My code compiles, via MSVC-10, but the process aborts when executed. There's not much information from the error message except for the error code being R6010.

Can someone please point me a direction in terms of what may have caused this and how do I make this work?

This library looks pretty neat and I do hope to use it correctly.

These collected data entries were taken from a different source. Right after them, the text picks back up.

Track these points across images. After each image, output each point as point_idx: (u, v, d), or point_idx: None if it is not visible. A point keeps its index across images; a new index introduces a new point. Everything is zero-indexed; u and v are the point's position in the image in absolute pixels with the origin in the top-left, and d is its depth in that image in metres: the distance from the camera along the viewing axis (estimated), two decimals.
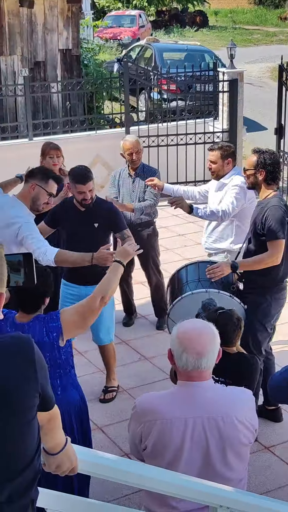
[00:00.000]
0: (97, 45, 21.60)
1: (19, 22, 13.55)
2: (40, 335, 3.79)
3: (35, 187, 5.06)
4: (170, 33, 33.98)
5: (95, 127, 11.35)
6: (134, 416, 3.23)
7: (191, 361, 3.10)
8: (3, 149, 10.34)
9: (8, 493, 1.94)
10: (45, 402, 2.11)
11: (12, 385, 1.93)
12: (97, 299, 3.82)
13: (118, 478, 2.76)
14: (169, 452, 3.10)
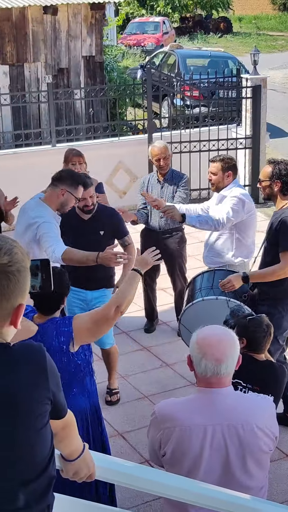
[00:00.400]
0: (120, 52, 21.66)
1: (43, 29, 13.65)
2: (50, 337, 3.77)
3: (65, 193, 5.12)
4: (194, 40, 34.00)
5: (117, 133, 11.37)
6: (153, 422, 3.22)
7: (210, 367, 3.09)
8: (27, 155, 10.40)
9: (25, 499, 1.95)
10: (57, 410, 2.11)
11: (22, 393, 1.94)
12: (112, 308, 3.69)
13: (136, 485, 2.75)
14: (188, 459, 3.09)
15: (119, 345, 6.53)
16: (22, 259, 1.95)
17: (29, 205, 5.26)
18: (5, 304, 1.91)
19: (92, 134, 11.34)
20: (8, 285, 1.90)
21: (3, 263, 1.89)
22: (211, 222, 5.74)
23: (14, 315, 1.95)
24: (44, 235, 4.97)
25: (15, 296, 1.93)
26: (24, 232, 5.13)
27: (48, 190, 5.23)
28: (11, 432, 1.91)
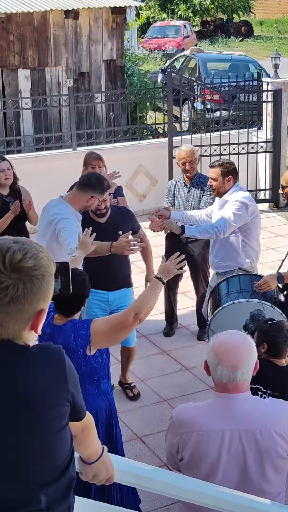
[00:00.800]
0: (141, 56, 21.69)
1: (64, 33, 13.70)
2: (67, 339, 3.79)
3: (94, 200, 5.19)
4: (215, 43, 34.00)
5: (138, 137, 11.38)
6: (171, 427, 3.22)
7: (225, 373, 3.07)
8: (48, 158, 10.44)
9: (46, 500, 1.96)
10: (76, 412, 2.12)
11: (41, 395, 1.95)
12: (131, 315, 3.67)
13: (154, 488, 2.76)
14: (206, 464, 3.08)
15: (138, 348, 6.55)
16: (47, 265, 1.97)
17: (50, 203, 5.33)
18: (27, 308, 1.92)
19: (113, 138, 11.37)
20: (31, 288, 1.91)
21: (28, 267, 1.91)
22: (211, 230, 5.70)
23: (35, 320, 1.96)
24: (62, 230, 5.02)
25: (37, 300, 1.94)
26: (45, 230, 5.21)
27: (74, 192, 5.26)
28: (31, 433, 1.93)
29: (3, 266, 1.88)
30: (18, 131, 11.96)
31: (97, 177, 5.33)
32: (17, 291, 1.88)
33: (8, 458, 1.91)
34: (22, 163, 9.04)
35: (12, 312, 1.89)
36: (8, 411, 1.91)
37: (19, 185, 6.61)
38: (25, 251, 1.93)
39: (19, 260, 1.90)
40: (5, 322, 1.90)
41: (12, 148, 10.64)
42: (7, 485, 1.91)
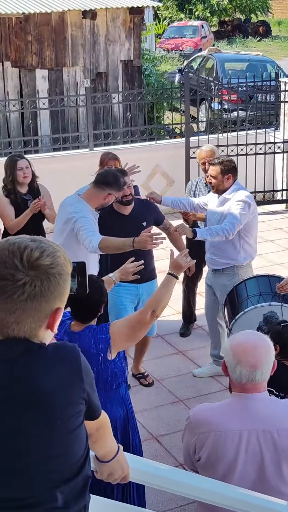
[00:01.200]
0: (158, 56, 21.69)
1: (81, 33, 13.74)
2: (88, 345, 3.78)
3: (111, 197, 5.23)
4: (232, 44, 33.94)
5: (155, 137, 11.38)
6: (188, 427, 3.22)
7: (245, 374, 3.07)
8: (65, 159, 10.47)
9: (63, 498, 1.97)
10: (91, 411, 2.12)
11: (57, 393, 1.95)
12: (148, 313, 3.76)
13: (170, 488, 2.76)
14: (223, 464, 3.07)
15: (154, 348, 6.56)
16: (64, 263, 1.98)
17: (68, 201, 5.35)
18: (44, 306, 1.93)
19: (130, 138, 11.37)
20: (48, 286, 1.92)
21: (46, 264, 1.92)
22: (221, 233, 5.68)
23: (52, 318, 1.97)
24: (81, 228, 5.04)
25: (54, 299, 1.95)
26: (63, 227, 5.24)
27: (91, 190, 5.28)
28: (47, 431, 1.93)
29: (20, 263, 1.89)
30: (35, 131, 12.01)
31: (113, 174, 5.36)
32: (34, 288, 1.89)
33: (24, 456, 1.92)
34: (39, 163, 9.05)
35: (29, 309, 1.90)
36: (24, 410, 1.91)
37: (38, 183, 6.63)
38: (42, 249, 1.94)
39: (37, 258, 1.91)
40: (21, 319, 1.91)
41: (29, 148, 10.67)
42: (24, 483, 1.92)
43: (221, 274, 6.05)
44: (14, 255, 1.90)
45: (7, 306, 1.88)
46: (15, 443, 1.91)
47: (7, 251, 1.91)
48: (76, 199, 5.28)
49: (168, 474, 2.75)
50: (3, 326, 1.92)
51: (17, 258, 1.89)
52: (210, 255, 6.10)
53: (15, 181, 6.36)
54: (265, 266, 8.34)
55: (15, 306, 1.89)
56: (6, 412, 1.91)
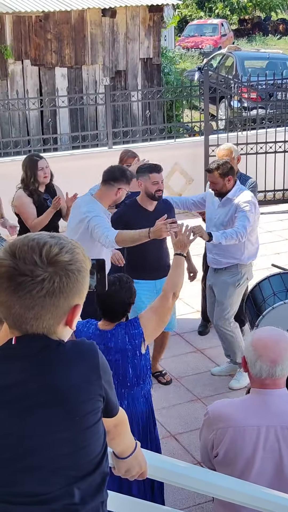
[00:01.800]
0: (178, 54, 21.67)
1: (101, 32, 13.76)
2: (122, 342, 3.83)
3: (122, 191, 5.24)
4: (252, 42, 33.82)
5: (174, 135, 11.38)
6: (206, 422, 3.22)
7: (265, 368, 3.08)
8: (84, 157, 10.49)
9: (80, 494, 1.97)
10: (109, 408, 2.12)
11: (75, 390, 1.95)
12: (170, 296, 3.92)
13: (188, 485, 2.75)
14: (241, 460, 3.07)
15: (172, 346, 6.55)
16: (83, 260, 1.97)
17: (81, 201, 5.38)
18: (62, 302, 1.93)
19: (149, 136, 11.38)
20: (67, 283, 1.92)
21: (65, 261, 1.92)
22: (235, 236, 5.66)
23: (70, 315, 1.97)
24: (96, 226, 5.07)
25: (73, 295, 1.95)
26: (76, 227, 5.26)
27: (101, 189, 5.30)
28: (64, 428, 1.94)
29: (39, 259, 1.89)
30: (54, 129, 12.06)
31: (119, 168, 5.40)
32: (53, 284, 1.89)
33: (41, 452, 1.92)
34: (58, 161, 9.10)
35: (47, 305, 1.90)
36: (42, 406, 1.92)
37: (54, 184, 6.67)
38: (61, 246, 1.94)
39: (56, 254, 1.91)
40: (40, 315, 1.91)
41: (48, 146, 10.71)
42: (41, 479, 1.92)
43: (223, 271, 6.04)
44: (34, 251, 1.90)
45: (26, 302, 1.89)
46: (33, 439, 1.91)
47: (27, 247, 1.91)
48: (89, 199, 5.30)
49: (186, 471, 2.75)
50: (21, 322, 1.92)
51: (36, 254, 1.90)
52: (213, 256, 6.07)
53: (36, 181, 6.38)
54: (284, 264, 8.30)
55: (34, 302, 1.89)
56: (24, 408, 1.91)
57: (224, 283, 6.00)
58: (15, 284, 1.88)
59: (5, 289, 1.89)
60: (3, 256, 1.91)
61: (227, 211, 5.89)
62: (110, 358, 3.80)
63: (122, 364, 3.87)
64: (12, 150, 10.22)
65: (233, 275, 5.99)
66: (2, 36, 13.34)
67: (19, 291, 1.88)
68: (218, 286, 6.08)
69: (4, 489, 1.92)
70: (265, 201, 11.32)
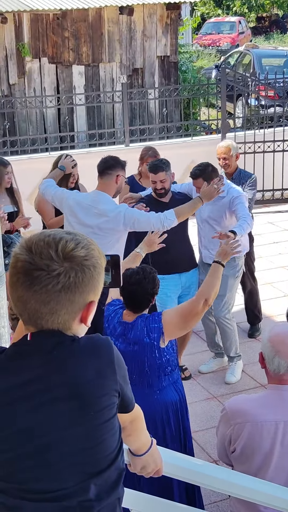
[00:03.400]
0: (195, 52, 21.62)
1: (118, 29, 13.76)
2: (141, 334, 3.85)
3: (120, 178, 5.23)
4: (270, 39, 33.66)
5: (191, 133, 11.36)
6: (224, 418, 3.22)
7: (283, 364, 3.09)
8: (101, 154, 10.33)
9: (96, 491, 1.97)
10: (124, 404, 2.12)
11: (90, 385, 1.95)
12: (201, 302, 3.82)
13: (204, 483, 2.75)
14: (259, 455, 3.07)
15: (188, 344, 6.54)
16: (98, 256, 1.98)
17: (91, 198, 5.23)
18: (77, 298, 1.93)
19: (165, 134, 11.36)
20: (83, 278, 1.92)
21: (80, 256, 1.92)
22: (248, 226, 5.72)
23: (85, 311, 1.97)
24: (139, 216, 5.05)
25: (88, 291, 1.95)
26: (96, 222, 5.12)
27: (101, 182, 5.27)
28: (80, 423, 1.94)
29: (55, 254, 1.90)
30: (71, 127, 12.07)
31: (111, 157, 5.51)
32: (69, 279, 1.90)
33: (57, 447, 1.92)
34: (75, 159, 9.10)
35: (62, 300, 1.91)
36: (57, 402, 1.92)
37: (80, 183, 6.66)
38: (77, 241, 1.94)
39: (72, 249, 1.92)
40: (55, 310, 1.91)
41: (65, 144, 10.73)
42: (56, 475, 1.93)
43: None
44: (50, 246, 1.91)
45: (41, 296, 1.89)
46: (48, 435, 1.92)
47: (43, 242, 1.92)
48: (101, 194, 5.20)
49: (201, 469, 2.75)
50: (37, 318, 1.93)
51: (52, 249, 1.90)
52: (210, 251, 6.06)
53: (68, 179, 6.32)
54: None
55: (49, 296, 1.89)
56: (39, 404, 1.92)
57: (224, 276, 6.00)
58: (31, 279, 1.89)
59: (21, 284, 1.90)
60: (20, 251, 1.92)
61: (218, 208, 5.95)
62: (129, 349, 3.84)
63: (141, 356, 3.89)
64: (29, 148, 10.25)
65: (231, 268, 6.04)
66: (19, 34, 13.38)
67: (35, 285, 1.89)
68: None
69: (18, 485, 1.93)
70: (283, 199, 11.28)
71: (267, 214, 10.60)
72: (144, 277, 3.94)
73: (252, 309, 7.04)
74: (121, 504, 2.10)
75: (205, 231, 6.11)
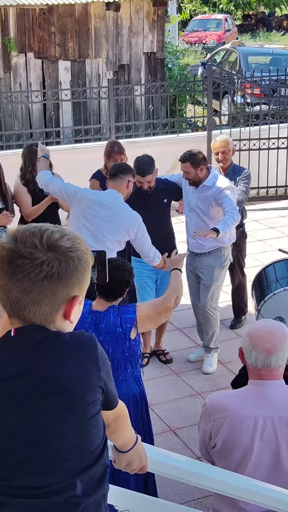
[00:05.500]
0: (182, 49, 21.61)
1: (105, 25, 13.74)
2: (114, 324, 3.90)
3: (131, 184, 5.35)
4: (256, 37, 33.75)
5: (177, 130, 11.36)
6: (204, 414, 3.25)
7: (260, 358, 3.12)
8: (86, 150, 10.46)
9: (83, 487, 1.97)
10: (108, 400, 2.12)
11: (74, 381, 1.95)
12: (173, 298, 4.07)
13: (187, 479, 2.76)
14: (238, 451, 3.10)
15: (173, 342, 6.56)
16: (84, 251, 1.98)
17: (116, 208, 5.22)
18: (60, 289, 1.92)
19: (151, 131, 11.36)
20: (66, 269, 1.92)
21: (65, 247, 1.92)
22: (234, 220, 5.75)
23: (68, 306, 1.96)
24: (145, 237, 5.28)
25: (71, 284, 1.94)
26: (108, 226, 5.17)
27: (112, 184, 5.32)
28: (64, 419, 1.93)
29: (40, 243, 1.90)
30: (57, 122, 12.04)
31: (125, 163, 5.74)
32: (52, 269, 1.89)
33: (42, 444, 1.92)
34: (60, 155, 9.09)
35: (45, 290, 1.90)
36: (41, 398, 1.92)
37: (53, 172, 6.64)
38: (63, 233, 1.95)
39: (57, 239, 1.92)
40: (37, 300, 1.91)
41: (51, 140, 10.69)
42: (42, 472, 1.92)
43: (206, 256, 6.16)
44: (35, 236, 1.91)
45: (23, 285, 1.89)
46: (33, 431, 1.91)
47: (28, 232, 1.93)
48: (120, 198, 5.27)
49: (186, 465, 2.75)
50: (19, 308, 1.92)
51: (37, 238, 1.91)
52: (196, 240, 6.10)
53: (34, 171, 6.39)
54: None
55: (32, 285, 1.89)
56: (24, 400, 1.91)
57: (210, 267, 6.12)
58: (14, 267, 1.89)
59: (5, 273, 1.90)
60: (5, 241, 1.93)
61: (204, 198, 5.99)
62: (100, 339, 3.85)
63: (110, 346, 3.93)
64: (14, 143, 10.20)
65: (217, 258, 6.13)
66: (5, 28, 13.31)
67: (17, 273, 1.89)
68: (205, 271, 6.19)
69: (4, 482, 1.92)
70: (267, 197, 11.31)
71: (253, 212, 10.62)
72: (123, 265, 4.08)
73: (238, 302, 7.13)
74: (106, 500, 2.11)
75: (192, 220, 6.14)
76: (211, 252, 6.13)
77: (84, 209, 5.23)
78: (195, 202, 6.05)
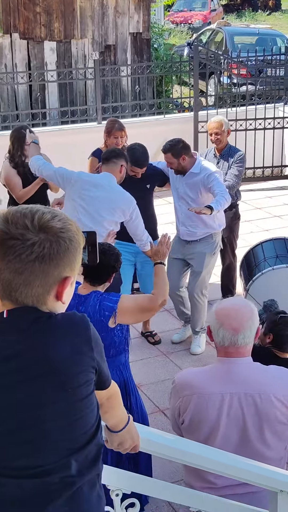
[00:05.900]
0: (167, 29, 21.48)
1: (90, 5, 13.62)
2: (92, 309, 3.82)
3: (124, 169, 5.37)
4: (241, 17, 33.57)
5: (163, 111, 11.33)
6: (174, 391, 3.32)
7: (227, 336, 3.16)
8: (73, 132, 10.43)
9: (77, 467, 1.98)
10: (101, 380, 2.13)
11: (67, 361, 1.96)
12: (159, 300, 3.94)
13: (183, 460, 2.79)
14: (206, 427, 3.15)
15: (161, 323, 6.59)
16: (75, 232, 1.98)
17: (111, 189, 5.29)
18: (52, 270, 1.93)
19: (138, 112, 11.32)
20: (58, 250, 1.92)
21: (56, 227, 1.92)
22: (226, 200, 5.78)
23: (60, 287, 1.97)
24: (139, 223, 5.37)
25: (63, 265, 1.94)
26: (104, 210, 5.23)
27: (105, 168, 5.35)
28: (58, 400, 1.95)
29: (31, 224, 1.90)
30: (43, 104, 11.97)
31: (118, 148, 5.74)
32: (43, 250, 1.90)
33: (37, 424, 1.93)
34: (47, 136, 9.03)
35: (36, 271, 1.90)
36: (35, 378, 1.92)
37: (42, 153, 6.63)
38: (54, 214, 1.95)
39: (48, 220, 1.92)
40: (29, 281, 1.91)
41: (37, 121, 10.65)
42: (37, 452, 1.94)
43: (197, 243, 6.16)
44: (26, 217, 1.92)
45: (15, 266, 1.89)
46: (27, 412, 1.92)
47: (19, 213, 1.93)
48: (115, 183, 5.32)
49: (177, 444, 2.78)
50: (11, 289, 1.92)
51: (28, 219, 1.91)
52: (188, 228, 6.12)
53: (23, 154, 6.39)
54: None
55: (23, 266, 1.89)
56: (18, 381, 1.92)
57: (201, 253, 6.13)
58: (5, 248, 1.89)
59: None
60: None
61: (192, 185, 6.00)
62: None
63: None
64: (0, 125, 10.15)
65: (209, 244, 6.14)
66: None
67: (8, 255, 1.89)
68: (195, 257, 6.19)
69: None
70: (254, 177, 11.33)
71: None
72: (109, 250, 4.00)
73: (227, 283, 7.16)
74: (101, 480, 2.12)
75: (182, 208, 6.14)
76: (202, 239, 6.14)
77: (80, 190, 5.26)
78: (183, 189, 6.05)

Thanks a lot for helping.

#include <fstream>                 // isalpha
#include <iostream>                // EOF
#include <boost/iostreams/categories.hpp> // input_filter_tag
#include <boost/iostreams/operations.hpp> // get
#include <boost/iostreams/filtering_stream.hpp>
#include <boost/iostreams/copy.hpp>
#include <boost/iostreams/device/file_descriptor.hpp>
#include <boost/iostreams/device/file.hpp>
#include <boost/iostreams/device/array.hpp>
#include <boost/iostreams/filter/zlib.hpp>


using namespace std;
namespace io = boost::iostreams;


int main() 
{

    if(true)
    {

        string infile_path = "c:\\Temp\\directors.list.gz";
        ifstream infile(infile_path, ios_base::in | ios_base::binary);
        io::filtering_streambuf<io::input> in; //filter
        in.push(io::zlib_decompressor());       
        in.push(infile); 

        //output to cout
        io::copy(in, cout);
    }

    return 0;
}

Solution

  • The gzip file format has an additional header around the zlib data, which zlib can't read.

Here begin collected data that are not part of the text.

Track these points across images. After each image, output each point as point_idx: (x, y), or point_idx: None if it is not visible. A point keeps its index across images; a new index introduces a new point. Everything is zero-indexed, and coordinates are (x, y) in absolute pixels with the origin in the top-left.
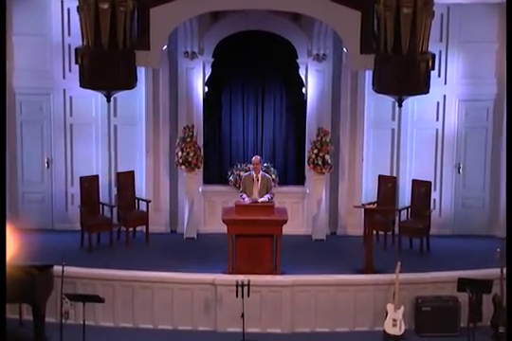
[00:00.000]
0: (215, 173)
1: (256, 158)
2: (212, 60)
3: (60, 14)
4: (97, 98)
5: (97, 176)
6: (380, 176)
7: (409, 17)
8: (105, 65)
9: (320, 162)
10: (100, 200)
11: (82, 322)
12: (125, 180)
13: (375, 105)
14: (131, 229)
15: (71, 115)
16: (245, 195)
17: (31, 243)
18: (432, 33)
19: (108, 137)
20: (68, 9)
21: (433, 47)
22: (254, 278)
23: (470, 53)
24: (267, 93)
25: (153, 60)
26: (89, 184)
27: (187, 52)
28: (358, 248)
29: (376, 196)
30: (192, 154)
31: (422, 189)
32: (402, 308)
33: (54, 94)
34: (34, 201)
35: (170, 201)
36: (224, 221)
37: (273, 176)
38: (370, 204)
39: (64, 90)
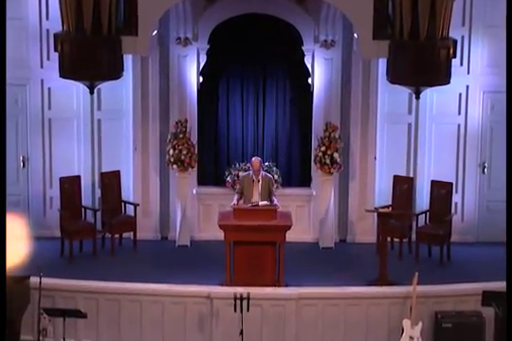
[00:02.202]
0: (211, 174)
1: (256, 160)
2: (208, 47)
3: None
4: (78, 89)
5: (78, 177)
6: (395, 177)
7: None
8: (88, 53)
9: (327, 161)
10: (83, 203)
11: (61, 340)
12: (110, 181)
13: (390, 97)
14: (117, 236)
15: (50, 108)
16: (235, 197)
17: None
18: (454, 17)
19: (91, 133)
20: None
21: (455, 32)
22: (254, 291)
23: (496, 39)
24: (269, 84)
25: (141, 47)
26: (70, 185)
27: (179, 38)
28: (371, 257)
29: (391, 199)
30: (184, 152)
31: (442, 191)
32: (420, 324)
33: (31, 85)
34: (8, 204)
35: (160, 204)
36: (220, 226)
37: (275, 177)
38: (384, 207)
39: (42, 80)
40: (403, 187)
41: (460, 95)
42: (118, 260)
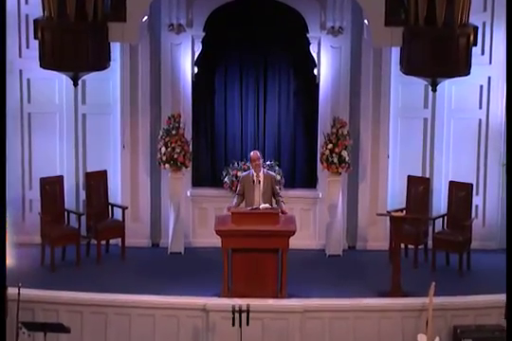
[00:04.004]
0: (207, 174)
1: (255, 153)
2: (203, 34)
3: None
4: (61, 80)
5: (61, 177)
6: (410, 177)
7: None
8: (71, 41)
9: (335, 160)
10: (66, 206)
11: None
12: (96, 182)
13: (404, 90)
14: (103, 242)
15: (29, 101)
16: (235, 199)
17: None
18: (474, 1)
19: (75, 129)
20: None
21: (475, 18)
22: (255, 303)
23: None
24: (271, 75)
25: (130, 34)
26: (52, 186)
27: (172, 25)
28: (383, 266)
29: (405, 202)
30: (178, 150)
31: (461, 193)
32: (437, 340)
33: (8, 76)
34: None
35: (151, 208)
36: (217, 232)
37: (278, 177)
38: (397, 211)
39: (21, 71)
40: (418, 188)
41: (481, 87)
42: (105, 268)
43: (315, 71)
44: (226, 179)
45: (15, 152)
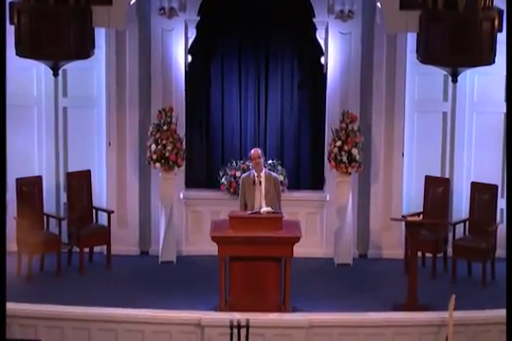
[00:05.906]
0: (202, 174)
1: (255, 151)
2: (198, 19)
3: None
4: (39, 70)
5: (40, 178)
6: (428, 178)
7: None
8: (51, 26)
9: (344, 158)
10: (45, 210)
11: None
12: (79, 183)
13: (421, 81)
14: (86, 250)
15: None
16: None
17: None
18: None
19: (55, 125)
20: None
21: (500, 1)
22: (255, 317)
23: None
24: (273, 64)
25: (116, 19)
26: (29, 188)
27: (163, 8)
28: (398, 276)
29: (422, 205)
30: (169, 148)
31: (485, 196)
32: None
33: None
34: None
35: (140, 212)
36: (214, 238)
37: (281, 177)
38: (413, 215)
39: None
40: (437, 190)
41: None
42: (88, 279)
43: (322, 60)
44: (223, 180)
45: None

    So you want to use boost's gzip_decompressor instead of zlib_decompressor.

    in.push(gzip_decompressor());
    

    Note you'll need to include boost/iostreams/filter/gzip.h instead of boost/iostreams/filter/zlib.h.

    Here's a working example of streaming a GZIP file:

    #include <fstream>
    #include <iostream>
    #include <boost/iostreams/filtering_streambuf.hpp>
    #include <boost/iostreams/filter/gzip.hpp>
    #include <boost/iostreams/copy.hpp>
    
    using namespace boost::iostreams;
    
    int main()
    {
        std::ifstream file("hello.gz", std::ios_base::in | std::ios_base::binary);
        filtering_streambuf < input > in;
        in.push(gzip_decompressor());
        in.push(file);
        boost::iostreams::copy(in, std::cout);
    }
    

    You'll find more information on specific boost::iostreams filters lurking here in boost's documentation: http://www.boost.org/doc/libs/1_46_1/libs/iostreams/doc/quick_reference.html#filters

    I also feel I should point out that your code didn't compile with gcc: in the C++ standard library, the ifstream constructor takes a const char *, not a std::string. (I'm not sure about Microsoft's version).